* _DOCUMENT SECTION_:
★ ★ ★ ★ ★

Single by Jack White

from the album Lazaretto
- B-side: "Parallel"
- Released: June 30, 2014
- Studio: Third Man (Nashville, Tennessee)
- Genre: Blues rock; alternative rock;
- Length: 4:09
- Label: Third Man; XL;
- Songwriter: Jack White
- Producer: Jack White

Jack White singles chronology
| "Lazaretto" (2014) | "Would You Fight for My Love?" (2014) | "That Black Bat Licorice" (2015) |

= Would You Fight for My Love? =

"Would You Fight for My Love?" is a song by American musician Jack White. It was first released as a promo CD single in Europe on June 30, 2014, and later released to alternative radio stations on August 26 and as a 7-inch single on November 5. The official music video for the song was released on September 12, 2014. "Would You Fight for My Love?" peaked at number 38 on the Billboard Alternative Songs chart.

★ ★ ★ ★ ★

* _DATA SECTION_:

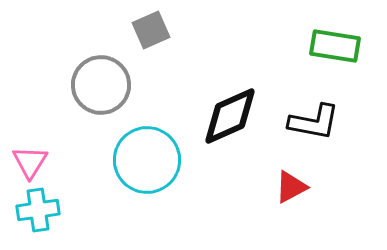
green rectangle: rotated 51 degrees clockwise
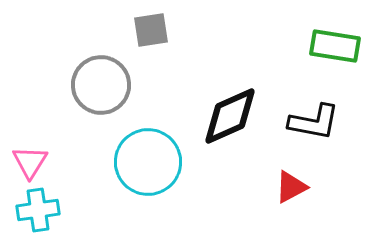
gray square: rotated 15 degrees clockwise
cyan circle: moved 1 px right, 2 px down
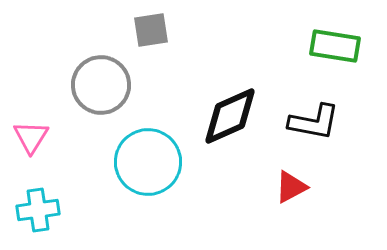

★ ★ ★ ★ ★

* _CHALLENGES_:
A – According to the song article, which Billboard chart did the song reach number 38 on?
B – Summarize the song article in two sentences.
Rely only on the song article, not on the data.

* _RESULTS OF THE TASKS_:
A – The Billboard Alternative Songs chart.

B – "Would You Fight for My Love?" is a song by American musician Jack White, first released as a promo CD single in Europe on June 30, 2014, then sent to alternative radio stations on August 26 and issued as a 7-inch single on November 5. Its official music video came out on September 12, 2014, and the song peaked at number 38 on the Billboard Alternative Songs chart.